* _TASK PROMPT_
Render each line of the material below as a row in a Markdown table with two columns, Row (the line's number, counting from 1) and Text (the line itself). Leave out blank lines.

* _PROVIDED DATA_
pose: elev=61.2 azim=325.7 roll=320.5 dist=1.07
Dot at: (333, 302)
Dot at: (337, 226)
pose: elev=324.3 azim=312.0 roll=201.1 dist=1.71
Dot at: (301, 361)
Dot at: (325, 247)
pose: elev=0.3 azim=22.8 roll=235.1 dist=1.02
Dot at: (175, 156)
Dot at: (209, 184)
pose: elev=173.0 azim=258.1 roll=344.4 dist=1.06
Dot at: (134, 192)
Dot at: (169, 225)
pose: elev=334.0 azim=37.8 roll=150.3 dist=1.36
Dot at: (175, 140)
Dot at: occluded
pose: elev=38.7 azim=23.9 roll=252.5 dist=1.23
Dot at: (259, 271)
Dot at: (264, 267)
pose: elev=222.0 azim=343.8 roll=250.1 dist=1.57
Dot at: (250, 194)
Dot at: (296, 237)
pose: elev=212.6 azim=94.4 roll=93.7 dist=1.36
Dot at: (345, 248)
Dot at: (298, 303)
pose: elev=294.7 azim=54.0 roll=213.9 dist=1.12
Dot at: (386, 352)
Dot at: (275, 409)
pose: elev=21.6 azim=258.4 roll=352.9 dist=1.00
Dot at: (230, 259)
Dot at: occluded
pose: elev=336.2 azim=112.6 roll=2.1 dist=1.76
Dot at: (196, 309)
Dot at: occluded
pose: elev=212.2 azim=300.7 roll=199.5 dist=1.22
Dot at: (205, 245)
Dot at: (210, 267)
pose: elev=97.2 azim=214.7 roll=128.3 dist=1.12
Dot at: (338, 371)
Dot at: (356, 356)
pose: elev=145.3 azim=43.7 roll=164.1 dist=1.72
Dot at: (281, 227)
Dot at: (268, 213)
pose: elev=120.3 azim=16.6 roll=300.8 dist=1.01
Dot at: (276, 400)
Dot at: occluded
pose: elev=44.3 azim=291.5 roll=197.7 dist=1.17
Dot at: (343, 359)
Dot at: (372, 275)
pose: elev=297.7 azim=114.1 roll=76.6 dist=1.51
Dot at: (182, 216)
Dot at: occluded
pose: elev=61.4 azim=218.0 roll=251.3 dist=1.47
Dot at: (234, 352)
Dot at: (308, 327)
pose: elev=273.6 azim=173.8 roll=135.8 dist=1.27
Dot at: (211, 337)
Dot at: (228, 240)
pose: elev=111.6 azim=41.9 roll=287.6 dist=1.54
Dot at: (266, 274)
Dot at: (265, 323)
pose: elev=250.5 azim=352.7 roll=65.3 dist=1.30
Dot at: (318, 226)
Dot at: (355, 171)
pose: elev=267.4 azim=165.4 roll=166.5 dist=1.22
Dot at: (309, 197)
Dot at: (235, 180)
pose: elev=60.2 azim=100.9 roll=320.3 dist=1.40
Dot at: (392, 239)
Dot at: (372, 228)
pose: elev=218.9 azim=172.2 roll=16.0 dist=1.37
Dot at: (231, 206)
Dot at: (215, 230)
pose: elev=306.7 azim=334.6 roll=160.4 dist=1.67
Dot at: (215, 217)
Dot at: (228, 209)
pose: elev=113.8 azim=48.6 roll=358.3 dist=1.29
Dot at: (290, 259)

* _RESULT FOR THIS EXERCISE_
| Row | Text |
|---|---|
| 1 | pose: elev=61.2 azim=325.7 roll=320.5 dist=1.07 |
| 2 | Dot at: (333, 302) |
| 3 | Dot at: (337, 226) |
| 4 | pose: elev=324.3 azim=312.0 roll=201.1 dist=1.71 |
| 5 | Dot at: (301, 361) |
| 6 | Dot at: (325, 247) |
| 7 | pose: elev=0.3 azim=22.8 roll=235.1 dist=1.02 |
| 8 | Dot at: (175, 156) |
| 9 | Dot at: (209, 184) |
| 10 | pose: elev=173.0 azim=258.1 roll=344.4 dist=1.06 |
| 11 | Dot at: (134, 192) |
| 12 | Dot at: (169, 225) |
| 13 | pose: elev=334.0 azim=37.8 roll=150.3 dist=1.36 |
| 14 | Dot at: (175, 140) |
| 15 | Dot at: occluded |
| 16 | pose: elev=38.7 azim=23.9 roll=252.5 dist=1.23 |
| 17 | Dot at: (259, 271) |
| 18 | Dot at: (264, 267) |
| 19 | pose: elev=222.0 azim=343.8 roll=250.1 dist=1.57 |
| 20 | Dot at: (250, 194) |
| 21 | Dot at: (296, 237) |
| 22 | pose: elev=212.6 azim=94.4 roll=93.7 dist=1.36 |
| 23 | Dot at: (345, 248) |
| 24 | Dot at: (298, 303) |
| 25 | pose: elev=294.7 azim=54.0 roll=213.9 dist=1.12 |
| 26 | Dot at: (386, 352) |
| 27 | Dot at: (275, 409) |
| 28 | pose: elev=21.6 azim=258.4 roll=352.9 dist=1.00 |
| 29 | Dot at: (230, 259) |
| 30 | Dot at: occluded |
| 31 | pose: elev=336.2 azim=112.6 roll=2.1 dist=1.76 |
| 32 | Dot at: (196, 309) |
| 33 | Dot at: occluded |
| 34 | pose: elev=212.2 azim=300.7 roll=199.5 dist=1.22 |
| 35 | Dot at: (205, 245) |
| 36 | Dot at: (210, 267) |
| 37 | pose: elev=97.2 azim=214.7 roll=128.3 dist=1.12 |
| 38 | Dot at: (338, 371) |
| 39 | Dot at: (356, 356) |
| 40 | pose: elev=145.3 azim=43.7 roll=164.1 dist=1.72 |
| 41 | Dot at: (281, 227) |
| 42 | Dot at: (268, 213) |
| 43 | pose: elev=120.3 azim=16.6 roll=300.8 dist=1.01 |
| 44 | Dot at: (276, 400) |
| 45 | Dot at: occluded |
| 46 | pose: elev=44.3 azim=291.5 roll=197.7 dist=1.17 |
| 47 | Dot at: (343, 359) |
| 48 | Dot at: (372, 275) |
| 49 | pose: elev=297.7 azim=114.1 roll=76.6 dist=1.51 |
| 50 | Dot at: (182, 216) |
| 51 | Dot at: occluded |
| 52 | pose: elev=61.4 azim=218.0 roll=251.3 dist=1.47 |
| 53 | Dot at: (234, 352) |
| 54 | Dot at: (308, 327) |
| 55 | pose: elev=273.6 azim=173.8 roll=135.8 dist=1.27 |
| 56 | Dot at: (211, 337) |
| 57 | Dot at: (228, 240) |
| 58 | pose: elev=111.6 azim=41.9 roll=287.6 dist=1.54 |
| 59 | Dot at: (266, 274) |
| 60 | Dot at: (265, 323) |
| 61 | pose: elev=250.5 azim=352.7 roll=65.3 dist=1.30 |
| 62 | Dot at: (318, 226) |
| 63 | Dot at: (355, 171) |
| 64 | pose: elev=267.4 azim=165.4 roll=166.5 dist=1.22 |
| 65 | Dot at: (309, 197) |
| 66 | Dot at: (235, 180) |
| 67 | pose: elev=60.2 azim=100.9 roll=320.3 dist=1.40 |
| 68 | Dot at: (392, 239) |
| 69 | Dot at: (372, 228) |
| 70 | pose: elev=218.9 azim=172.2 roll=16.0 dist=1.37 |
| 71 | Dot at: (231, 206) |
| 72 | Dot at: (215, 230) |
| 73 | pose: elev=306.7 azim=334.6 roll=160.4 dist=1.67 |
| 74 | Dot at: (215, 217) |
| 75 | Dot at: (228, 209) |
| 76 | pose: elev=113.8 azim=48.6 roll=358.3 dist=1.29 |
| 77 | Dot at: (290, 259) |